Army to Seek Northrop Refunds Over Inflated Labor Rates

The U.S. Army will press Northrop Grumman Corp. (NOC) for refunds after the Pentagon’s inspector general found the contractor charged the service inflated labor rates on programs to fight drug trafficking.

The Army Contracting Command will conduct its own audit “as soon as feasible” of Northrop’s billings and the resumes of subcontractor workers to determine how much money should be repaid, spokeswoman Giselle Lyons said in an e-mail.

Allegations in the report “are being further investigated by the U.S. Army Contracting Command,” she said. “The command is implementing the recommendations proposed to help ensure the proper management and oversight of current and future contract actions.”

Northrop, the fifth-biggest U.S. contractor, charged the Army excessive labor rates for almost six years for more than 300 subcontractor employees working in Afghanistan and in the U.S. on counter-narcotics efforts abroad, the inspector general said in a May 13 report labeled “For Official Use Only” and obtained by Bloomberg News.

The report said the command may have paid as much as $123 million in “questionable costs.”

The U.S. paid as much as $91.4 million in such costs after Northrop submitted bills for 360 of 460 employees working for subcontractor DynCorp International who “did not meet the qualifications specified in the contract,” Jacqueline Wicecarver, assistant inspector general for acquisition, said in the report.

Worker Qualifications

The inspector general recommended that the Army “review the eligibility of the 460 DynCorp International employees to determine if they met the labor qualifications specified in the contract and if they did not obtain a refund for improper labor charges or recoup from any currently owed payments.”

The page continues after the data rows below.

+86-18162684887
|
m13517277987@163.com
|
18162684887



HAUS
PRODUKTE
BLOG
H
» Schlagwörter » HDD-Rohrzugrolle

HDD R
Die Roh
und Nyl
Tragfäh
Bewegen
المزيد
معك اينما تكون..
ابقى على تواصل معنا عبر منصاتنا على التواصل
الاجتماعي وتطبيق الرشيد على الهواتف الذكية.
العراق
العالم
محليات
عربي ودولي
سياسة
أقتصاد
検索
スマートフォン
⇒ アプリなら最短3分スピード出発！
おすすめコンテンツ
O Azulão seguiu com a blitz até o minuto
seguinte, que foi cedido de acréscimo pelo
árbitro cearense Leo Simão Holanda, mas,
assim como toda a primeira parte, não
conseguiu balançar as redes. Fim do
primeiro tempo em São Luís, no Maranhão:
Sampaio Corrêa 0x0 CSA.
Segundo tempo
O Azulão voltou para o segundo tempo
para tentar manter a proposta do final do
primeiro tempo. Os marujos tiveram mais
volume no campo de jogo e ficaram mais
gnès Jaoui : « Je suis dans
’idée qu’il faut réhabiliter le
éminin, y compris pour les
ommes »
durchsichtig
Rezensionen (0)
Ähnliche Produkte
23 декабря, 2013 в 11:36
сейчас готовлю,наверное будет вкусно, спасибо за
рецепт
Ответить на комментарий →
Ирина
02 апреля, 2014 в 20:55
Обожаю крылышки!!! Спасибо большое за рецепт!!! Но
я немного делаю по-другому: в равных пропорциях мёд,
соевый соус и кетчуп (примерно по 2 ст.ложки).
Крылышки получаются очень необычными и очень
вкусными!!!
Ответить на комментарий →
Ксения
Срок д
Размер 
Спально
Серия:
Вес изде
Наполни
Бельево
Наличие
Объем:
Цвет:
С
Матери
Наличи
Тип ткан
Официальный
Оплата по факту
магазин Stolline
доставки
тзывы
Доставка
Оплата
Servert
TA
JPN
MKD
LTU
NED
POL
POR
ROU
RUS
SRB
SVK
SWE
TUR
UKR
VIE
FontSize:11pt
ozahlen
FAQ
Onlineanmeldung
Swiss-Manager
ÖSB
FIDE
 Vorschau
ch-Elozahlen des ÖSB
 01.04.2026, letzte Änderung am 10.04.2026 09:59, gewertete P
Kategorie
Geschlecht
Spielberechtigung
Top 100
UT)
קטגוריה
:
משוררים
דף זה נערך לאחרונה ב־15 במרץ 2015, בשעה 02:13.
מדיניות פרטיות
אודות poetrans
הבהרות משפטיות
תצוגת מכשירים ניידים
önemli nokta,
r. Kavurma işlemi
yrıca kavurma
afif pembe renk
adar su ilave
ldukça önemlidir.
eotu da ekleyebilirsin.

Asked if Northrop Grumman was in discussions with the Army about refunding any of the questionable costs, Randy Belote, a spokesman for Falls Church, Virginia-based Northrop, said in an e-mailed statement that“we do not comment publicly on meetings held with customers or the content of the discussions.”

Ashley Burke, a spokeswoman for DynCorp International, said in an e-mail that the company “has cooperated with investigators throughout their inquiry into this issue, has complied fully with our obligations under the subcontract, and nothing improper was submitted by DI to our customer.”

DynCorp International is owned by affiliates of New York-based Cerberus Capital Management LP.